Closing EBITDA definition

Closing EBITDA means “EBITDA” as defined in the indenture governing the notes identified in clause (i) of the definition ofExisting Notes” modified as follows: (a) business optimization expenses and other restructuring charges under clause (4) of such definition shall only be permitted to be added back up to an aggregate amount of $5,000,000 for the twelve-month period ended December 31, 2007 and (b) EBITDA for each of the three-month periods ended March 31, 2007 and June 30, 2007, respectively, shall be deemed to be $32,700,000 and $88,300,000, respectively.
Closing EBITDA means $31,000,000.
Closing EBITDA means the Consolidated EBITDA of the Company and its Subsidiaries, determined on a consolidated basis and calculated by the Company in good faith for the twelve-month period ending on the last day of the most recent fiscal quarter ending at least 15 days prior to the Closing Date. With respect to the line items included in the definition of Consolidated EBITDA in this Agreement that correspond with the line items included in the definition of “Consolidated EBITDA” under the Company Credit Agreement, such line items will be calculated in good faith and in a manner consistent with the calculation of the corresponding line items in the definition of Consolidated EBITDA under the Company Credit Agreement (but without regard to any time limitations or dollar caps specified therein for such line items).

Examples of Closing EBITDA in a sentence

  • The Administrative Agent shall have received a certificate from the chief financial officer confirming that Closing EBITDA of the Company and its Subsidiaries, on a consolidated basis, for the twelve-month period ended December 31, 2007, shall equal at least $255,000,000, and showing in reasonable detail the support for such calculation.

  • If and to the extent that the Third Closing EBITDA is reduced by reason of the payment of the Second Purchase Incentive Payment to the Incentive Holders, the Third Closing EBITDA shall be increased by the amount of such reduction.
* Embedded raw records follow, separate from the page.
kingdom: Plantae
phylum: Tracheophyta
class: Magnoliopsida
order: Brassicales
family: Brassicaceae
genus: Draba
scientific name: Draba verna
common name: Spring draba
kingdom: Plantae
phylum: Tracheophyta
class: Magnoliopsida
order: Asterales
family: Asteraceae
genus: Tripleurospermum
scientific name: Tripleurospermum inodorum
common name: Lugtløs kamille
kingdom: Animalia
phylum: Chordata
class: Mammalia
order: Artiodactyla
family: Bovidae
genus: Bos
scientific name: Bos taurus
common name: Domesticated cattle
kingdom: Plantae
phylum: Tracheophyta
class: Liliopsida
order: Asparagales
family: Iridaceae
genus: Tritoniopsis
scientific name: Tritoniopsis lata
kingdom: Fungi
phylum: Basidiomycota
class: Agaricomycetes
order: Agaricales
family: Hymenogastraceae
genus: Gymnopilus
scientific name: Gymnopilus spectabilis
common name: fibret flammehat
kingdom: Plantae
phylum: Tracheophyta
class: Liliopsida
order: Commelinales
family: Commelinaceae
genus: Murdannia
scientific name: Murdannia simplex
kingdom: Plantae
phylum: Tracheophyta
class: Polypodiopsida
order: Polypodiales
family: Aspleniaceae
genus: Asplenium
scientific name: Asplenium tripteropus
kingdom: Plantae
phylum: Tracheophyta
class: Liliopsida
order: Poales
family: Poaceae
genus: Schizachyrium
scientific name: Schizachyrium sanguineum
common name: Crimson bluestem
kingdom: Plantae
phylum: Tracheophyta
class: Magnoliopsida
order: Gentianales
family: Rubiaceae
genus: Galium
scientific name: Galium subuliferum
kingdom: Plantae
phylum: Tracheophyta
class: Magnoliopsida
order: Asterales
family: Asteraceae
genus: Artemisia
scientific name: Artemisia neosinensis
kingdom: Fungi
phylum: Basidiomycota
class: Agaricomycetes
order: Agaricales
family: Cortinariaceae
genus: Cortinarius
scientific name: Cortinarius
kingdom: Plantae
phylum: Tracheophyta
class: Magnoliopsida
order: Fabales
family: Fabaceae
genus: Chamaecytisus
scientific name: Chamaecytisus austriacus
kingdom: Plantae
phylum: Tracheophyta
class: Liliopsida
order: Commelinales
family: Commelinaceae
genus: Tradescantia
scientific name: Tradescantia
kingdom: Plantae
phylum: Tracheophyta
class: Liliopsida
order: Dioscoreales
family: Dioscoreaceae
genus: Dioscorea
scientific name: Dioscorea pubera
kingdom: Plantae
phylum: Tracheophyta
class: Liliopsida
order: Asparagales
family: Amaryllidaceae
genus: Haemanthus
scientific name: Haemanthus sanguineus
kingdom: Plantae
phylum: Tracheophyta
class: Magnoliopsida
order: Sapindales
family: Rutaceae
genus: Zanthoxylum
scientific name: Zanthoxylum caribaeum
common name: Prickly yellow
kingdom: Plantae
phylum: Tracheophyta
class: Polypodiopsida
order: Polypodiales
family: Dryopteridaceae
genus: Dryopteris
  • The Company and the Buyer shall, during the five days following delivery of the Disagreement Notice, use commercially reasonable efforts to reach an agreement regarding the Closing EBITDA Amount.

  • If the Sellers give Buyer a written notice of objection to the Closing EBITDA Dispute Notice, and if Buyer and the Sellers fail to resolve the objections within 30 days of receipt of the notice by Buyer, Buyer and the Sellers shall submit the issues remaining in dispute with respect to the Closing EBITDA to the Independent Accountants for resolution.

  • On or prior to the last day of the Review Period, Sellers may object to the Closing EBITDA Statement by delivering to Buyer a written statement setting forth Sellers’ objections in reasonable detail, indicating each disputed item or amount and the basis for Sellers’ disagreement therewith (the “Statement of Objections”).


More Definitions of Closing EBITDA

Closing EBITDA shall be an amount equal to the Company's EBITDA for the twelve month period ending on the last day of the fiscal month ended immediately prior to the Closing Date.
Closing EBITDA means, with respect to the Borrower and its Subsidiaries for the 13 Retail Periods ended immediately prior to the Closing Date and all determined on a consolidated basis and in accordance with GAAP, the sum of (i) Consolidated Net Income for such period, plus (ii) to the extent deducted in the calculation of Consolidated Net Income for such period, Consolidated Interest Expense for such period, plus (iii) to the extent deducted in the calculation of Consolidated Net Income for such period, federal and state income taxes for such period, plus (iv) to the extent deducted in the calculation of Consolidated Net Income for such period, depreciation and amortization expense for such period, plus (v) to the extent deducted in the calculation of Consolidated Net Income for such period, all extraordinary losses for such period, minus (vi) to the extent included in the calculation of Consolidated Net Income for such period, all extraordinary gains for such period.
Closing EBITDA has the meaning set forth in SECTION 2(C)(IX) below.
Closing EBITDA means the Company’s actual EBITDA for the fiscal year ended December 31, 2013.
Closing EBITDA means the sum of (i) $15,500,000, plus (ii) $500,000.
Closing EBITDA means EBITDA for the period from April 1, 2009 to the Closing Date based on the Final Financial Statements.
Closing EBITDA means the trailing (12) months EBITDA of the Company as of February 28, 2013, which Sellers and Buyer agree is an amount equal to $2,086,243.